■ **Description of the task**
According to Linus Torvalds in the Git and GCC mailing-list thread, what does git gc --aggressive actually do?

2007-12-05 Thread David Miller
From: Daniel Berlin [EMAIL PROTECTED]
Date: Wed, 5 Dec 2007 23:32:52 -0500

 On 12/5/07, David Miller [EMAIL PROTECTED] wrote:
  From: Daniel Berlin [EMAIL PROTECTED]
  Date: Wed, 5 Dec 2007 22:47:01 -0500
 
   The size is clearly not just svn data, it's in the git pack itself.
 
  And other users have shown much smaller metadata from a GIT import,
  and yes those are including all of the repository history and branches
  not just the trunk.
 I followed the instructions in the tutorials.
 I followed the instructions given to by people who created these.
 I came up with a 1.5 gig pack file.
 You want to help, or you want to argue with me.

Several people replied in this thread showing what options can lead to
smaller pack files.

They also listed what the GIT limitations are that would effect the
kind of work you are doing, which seemed to mostly deal with the high
space cost of branching and tags when converting to/from SVN repos.


Re: Git and GCC

2007-12-05 Thread Linus Torvalds


On Wed, 5 Dec 2007, Harvey Harrison wrote:
 
 If anyone recalls my report was something along the lines of
 git gc --aggressive explodes pack size.

Yes, --aggressive is generally a bad idea. I think we should remove it or 
at least fix it. It doesn't do what the name implies, because it actually 
throws away potentially good packing, and re-does it all from a clean 
slate.

That said, it's totally pointless for a person who isn't a git proponent 
to do an initial import, and in that sense I agree with Daniel: he 
shouldn't waste his time with tools that he doesn't know or care about, 
since there are people who *can* do a better job, and who know what they 
are doing, and understand and like the tool.

■ **Data extract**
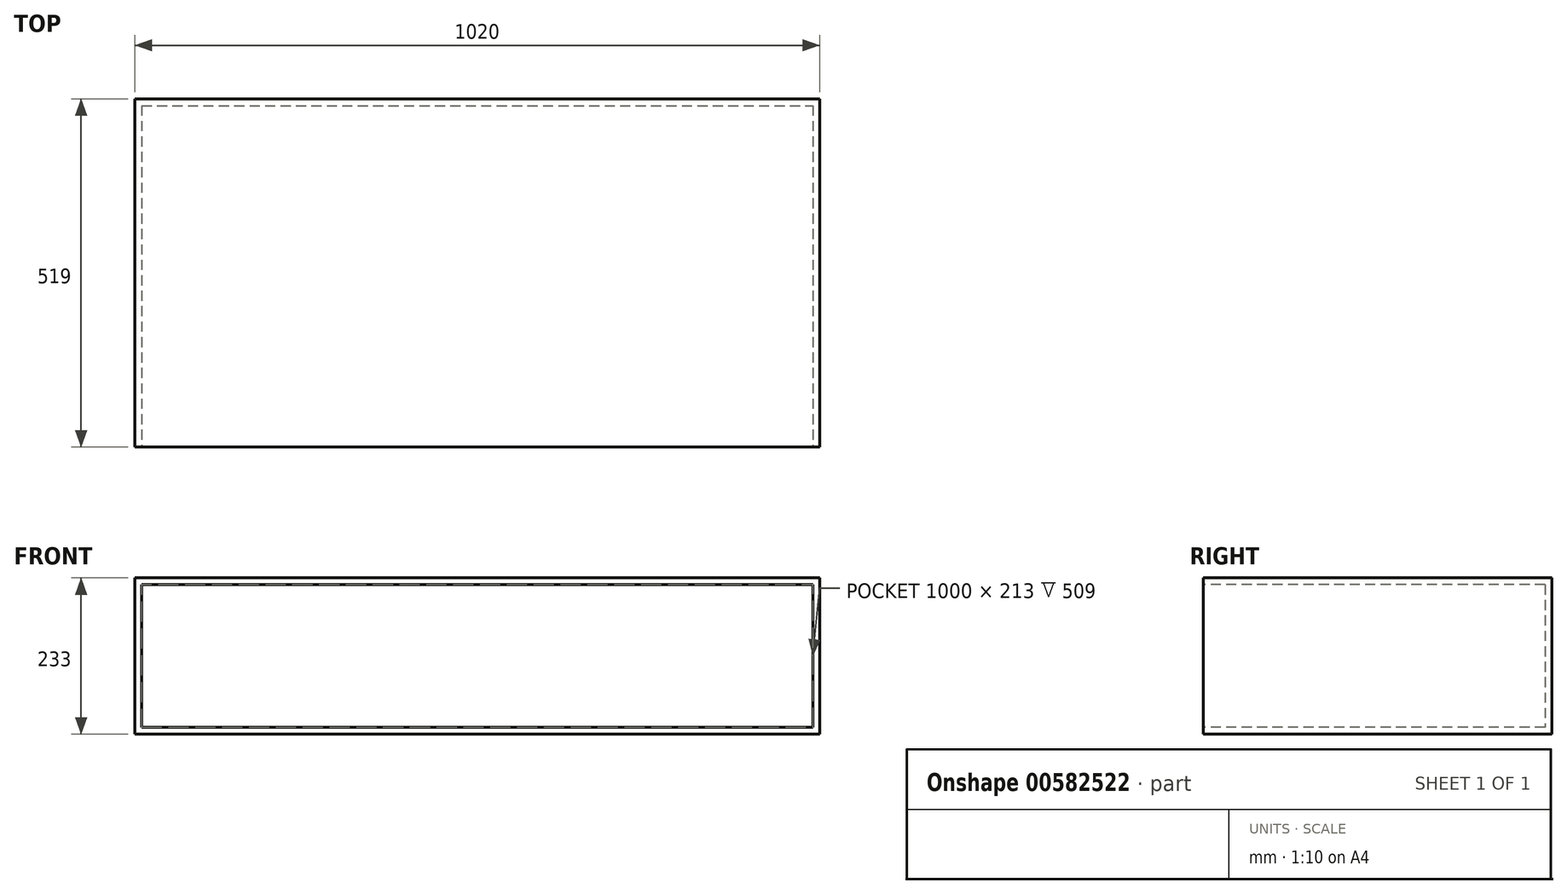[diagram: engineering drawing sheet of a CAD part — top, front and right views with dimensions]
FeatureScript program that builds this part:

■ **Solved problem**
It throws away potentially good packing and redoes it all from a clean slate.